From 6:30 to 8:30 p.m., our evenings are filled with different activities with the boys that can range from hobbies at home or nights out with the bowling league. It just depends on the night and what’s on the schedule. Later in the evening, Tony, Victor, and Kenny take their medications and shower before bed. By then it’s around 10:00 p.m. and I’ll pick up the house, work in some laundry, and end the day with a nightly prayer before bed. Outside of the activities, it’s structured for the most part, but that works well for all of us.

What are your biggest challenges as a caregiver?

I don’t consider anything as a big challenge. I look at things as just a speed bump in life. Any challenge can be conquered with time.

What are the biggest gains your boys have made in the past year?

Each of the boys have made great strides this past year. Tony started speech therapy to help him follow directions easier. He’s made a lot of progress and can now follow two- to three-step directions. Kenny is now able to look up some things on a computer. He loves YouTube. And Victor and I have joined a bowling league, which he enjoys and it’s also increasing his social skills.

email-ancor-logo.pngANCOR Recognizes Ejay Bustamante

I recently returned from the 2017 American Network of Community Options and Resources (ANCOR) conference in San Antonio, which brought together hundreds of attendees who represent private community providers for individuals with intellectual and developmental disabilities.

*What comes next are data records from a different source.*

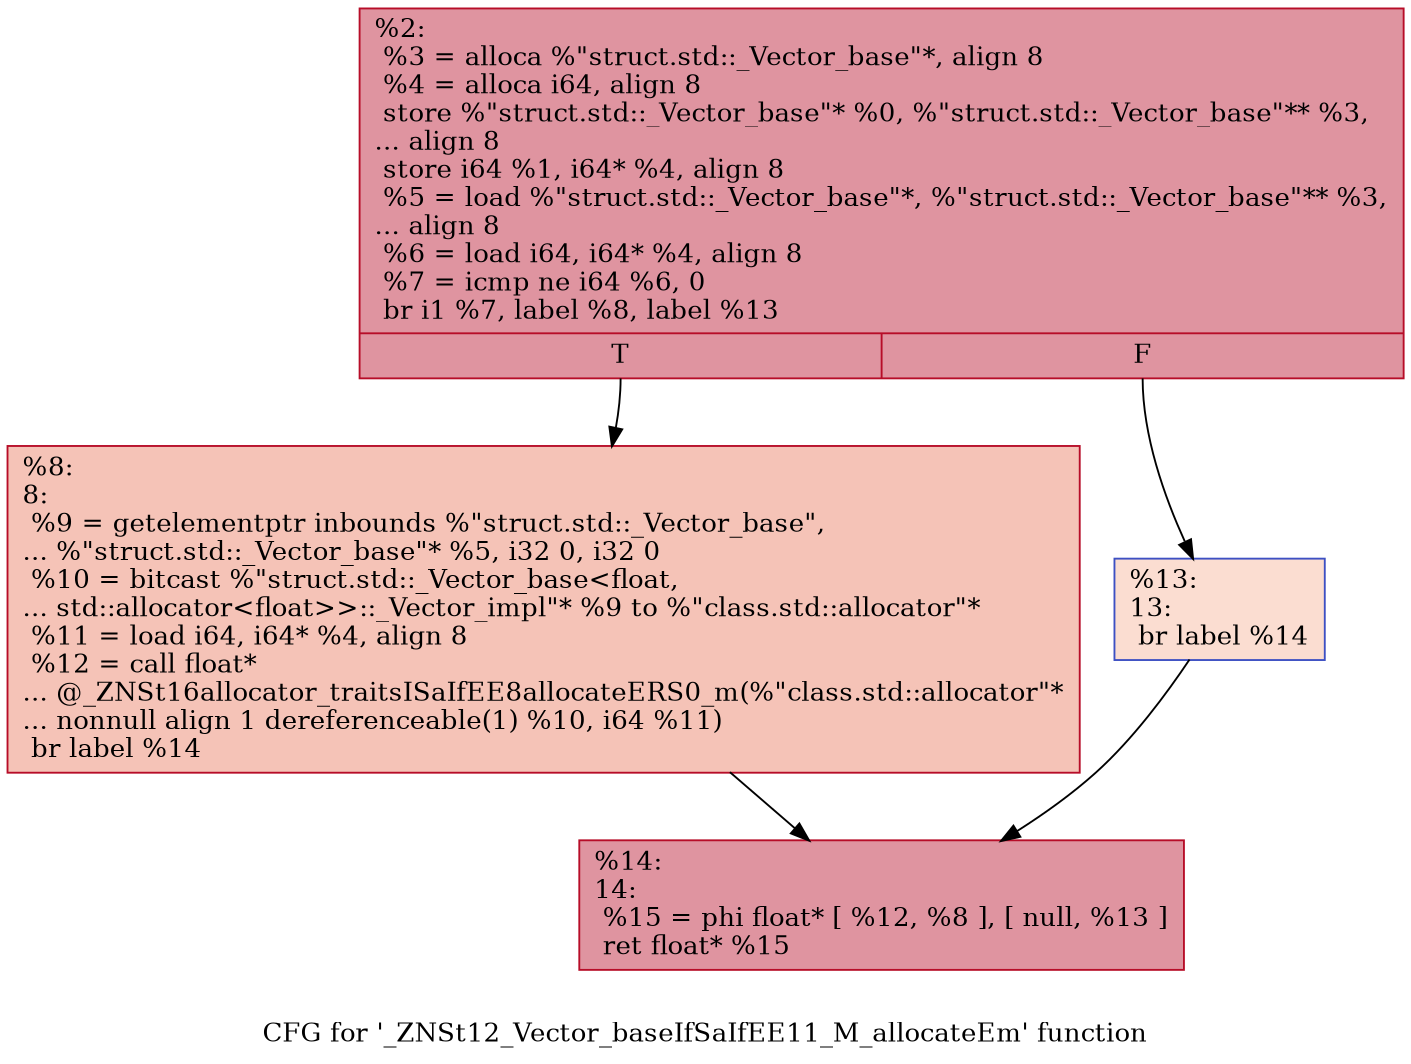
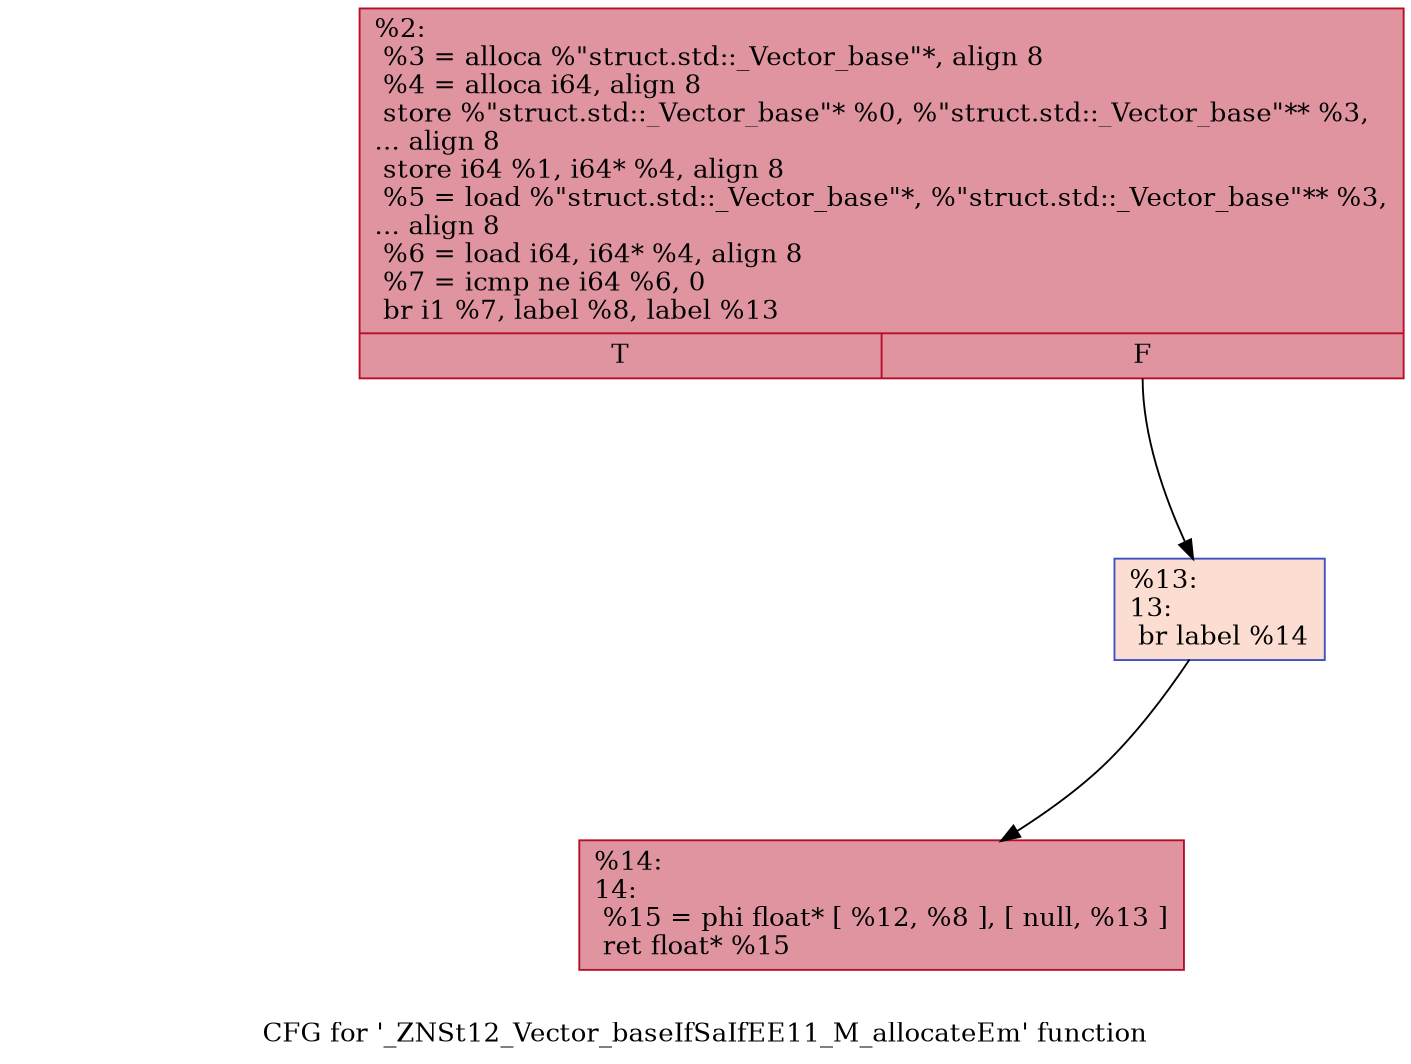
  digraph {
    label="CFG for '_ZNSt12_Vector_baseIfSaIfEE11_M_allocateEm' function"
    node [color="#b70d28ff" fillcolor="#b70d2870" shape=record style=filled]
    n1 [label="{%2:\l  %3 = alloca %\"struct.std::_Vector_base\"*, align 8\l  %4 = alloca i64, align 8\l  store %\"struct.std::_Vector_base\"* %0, %\"struct.std::_Vector_base\"** %3,\l... align 8\l  store i64 %1, i64* %4, align 8\l  %5 = load %\"struct.std::_Vector_base\"*, %\"struct.std::_Vector_base\"** %3,\l... align 8\l  %6 = load i64, i64* %4, align 8\l  %7 = icmp ne i64 %6, 0\l  br i1 %7, label %8, label %13\l|{<s0>T|<s1>F}}"]
-   n2 [fillcolor="#e8765c70" label="{%8:\l8:                                                \l  %9 = getelementptr inbounds %\"struct.std::_Vector_base\",\l... %\"struct.std::_Vector_base\"* %5, i32 0, i32 0\l  %10 = bitcast %\"struct.std::_Vector_base\<float,\l... std::allocator\<float\>\>::_Vector_impl\"* %9 to %\"class.std::allocator\"*\l  %11 = load i64, i64* %4, align 8\l  %12 = call float*\l... @_ZNSt16allocator_traitsISaIfEE8allocateERS0_m(%\"class.std::allocator\"*\l... nonnull align 1 dereferenceable(1) %10, i64 %11)\l  br label %14\l}"]
    n3 [color="#3d50c3ff" fillcolor="#f7b39670" label="{%13:\l13:                                               \l  br label %14\l}"]
    n4 [label="{%14:\l14:                                               \l  %15 = phi float* [ %12, %8 ], [ null, %13 ]\l  ret float* %15\l}"]
-   n1 -> n2 [tailport=s0]
    n1 -> n3 [tailport=s1]
-   n2 -> n4
    n3 -> n4
  }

Since 2007, ANCOR has honored exceptional Direct Support Professionals (DSP) with the Direct Support Professional Recognition Award for exemplary work in furthering community inclusion and full participation for the many Americans living with intellectual, developmental, and other disabilities.

It was wonderful to see Ejay recognized from this year’s field of 245 nominees as ANCOR’s Direct Support Professional (DSP) of the Year for Arizona. His story just scratches the surface of the amazing work caregivers do each day to provide compassionate care that is more dependable and fulfilling. Congratulations, Ejay! You truly deserve to be celebrated for opening a life of possibilities for your host home family.